If you’ve ever fumbled through shell history at 3 AM trying to remember the exact journalctl incantation for a specific service, this saves time.
Log Viewer
Browse system logs directly: syslog, auth.log, kern.log, daemon.log, dmesg, cron.log, boot.log, and web server error logs. You can also specify custom paths for application-specific logs.

Head or tail mode with configurable line limits. Pro users get unlimited lines. The free tier caps at 50 to 200 depending on the log.
Terminal
A full SSH terminal emulator with VT100/xterm escape sequence support. Session persistence, automatic reconnection, and interactive command support. It handles everything from vim to htop to less.

The bottom bar gives you quick access to modifier keys (ESC, CTR, ALT, TAB) and navigation (HOME, END, PGU, PGD). It’s not a toy terminal. It handles escape sequences properly, so interactive tools actually work.
Alerts
Set per-server thresholds for CPU, RAM, disk, and SSL certificate expiry. Cura runs background checks via Android WorkManager and sends notifications when thresholds are breached. There’s also an offline alert that fires when a server becomes unreachable.

Alert history is persisted so you can review what triggered and when.

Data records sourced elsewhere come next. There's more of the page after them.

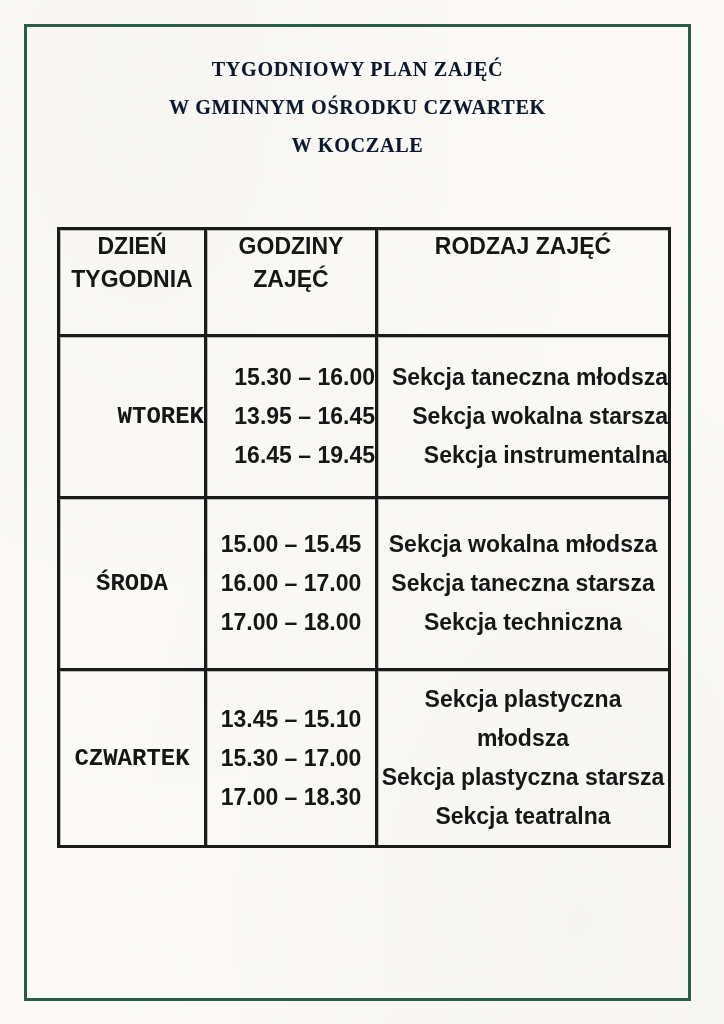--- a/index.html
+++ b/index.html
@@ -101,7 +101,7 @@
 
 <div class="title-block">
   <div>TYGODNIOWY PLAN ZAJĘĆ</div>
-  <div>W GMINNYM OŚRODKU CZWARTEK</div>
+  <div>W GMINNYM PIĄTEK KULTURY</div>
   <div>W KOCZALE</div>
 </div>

The SSL expiry monitor checks ports 443 and 8443. Useful if you’ve been burned by a forgotten Let’s Encrypt renewal.
Security
Credentials are encrypted with Android Keystore before storage. There’s an optional biometric lock (fingerprint or face) so your servers are protected even if someone picks up your unlocked phone. No credentials leave your device. Everything goes direct over SSH.
The app uses SSHJ with BouncyCastle for the SSH implementation. Password and key-based authentication are both supported.
What’s Free, What’s Pro
The free tier gives you one server with full terminal access and basic stats. Cura Pro ($9.99 one-time, no subscription) unlocks:
- Unlimited servers
- Multi-server dashboard
- Background alerts and notifications
- Custom runbooks
- Live monitoring charts
- Unlimited log lines
- Home screen widget
- Priority support
Technical Details
- Platform: Android 8.0+ (API 26+)
- Connection: SSH (SSHJ + BouncyCastle + EdDSA)
- Architecture: Kotlin, Jetpack Compose, Room, Hilt, WorkManager
- Agent required: No, everything runs over SSH
- Languages: 12+ (English, Spanish, French, German, Portuguese, Russian, Turkish, Dutch, Hindi, Arabic, Japanese, Chinese)
- Data storage: All local, encrypted with Android Keystore
Why Not Just Use Termux?
You can. I have. But Termux gives you a terminal. Cura gives you situational awareness. The dashboard tells you which server needs attention before you open a shell. Alerts wake you up when something breaks. Runbooks mean you don’t have to type commands on a phone keyboard at 2 AM.
Termux is a great general-purpose terminal. Cura is purpose-built for server administration.
No agent, no SaaS dependency, no subscription. Just SSH access and a $9.99 unlock if you manage more than one server.